I have asked many
times ( Why me God) but we cannot question God, only
pray that one day, these horrible panic attacks will
stop. Mine started when I was 21 years old, I would
lie in bed beside the window, it was in the fall. I
kept watching leaves falling from a tree outside. They
continued falling on the ground. In my mind, when the
last leaf fell I was going to die, but I didn't. I had
3 small children at this time and couldn't even
concentrate on the care that they needed.God knows I
tried, but I felt like I was in a prision, In my home.
I was scared to go to a store, scared of being in an
elevator, I could not be alone, for fear of hurting
someone that I loved, and knowing that I would die,
being left alone. I prayed daily that God would let me
live long enough to see my children grown. I suffered
the fast heart beats, knowing each would be my last.

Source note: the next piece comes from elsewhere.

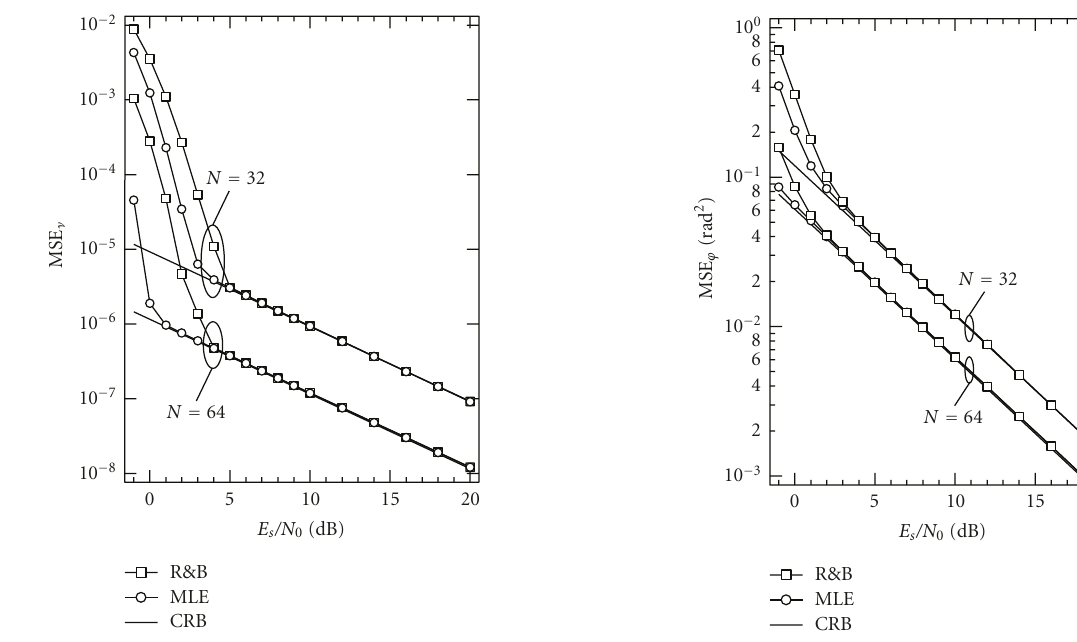
Figure 9: Mean square error MSE ϕ versus E s /N 0 with N = 32 and N =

Friends came to visit, but I was in my own little
world all alone. Then I asked God to take me away, but
he didn't, I knew I must get help, or be in a mental
hospital the remaining years of my life.When a panic
attack strikes, most likely your heart pounds and you
may feel sweaty, weak, faint, or dizzy. Your hands may
tingle or feel numb, and you might feel flushed or
chilled. You may have chest pain or smothering
sensations, a sense of unreality, or fear of impending
doom or loss of control. You may genuinely believe
you're having a heart attack or stroke, losing your
mind, or on the verge of death. Attacks can occur any
time, even during nondream sleep. While most attacks
average a couple of minutes, occasionally they can go
on for up to 10 minutes. In rare cases, they may last
an hour or years as mine have. I am trying to cope, I
now have 5 children but attacks still haunt me.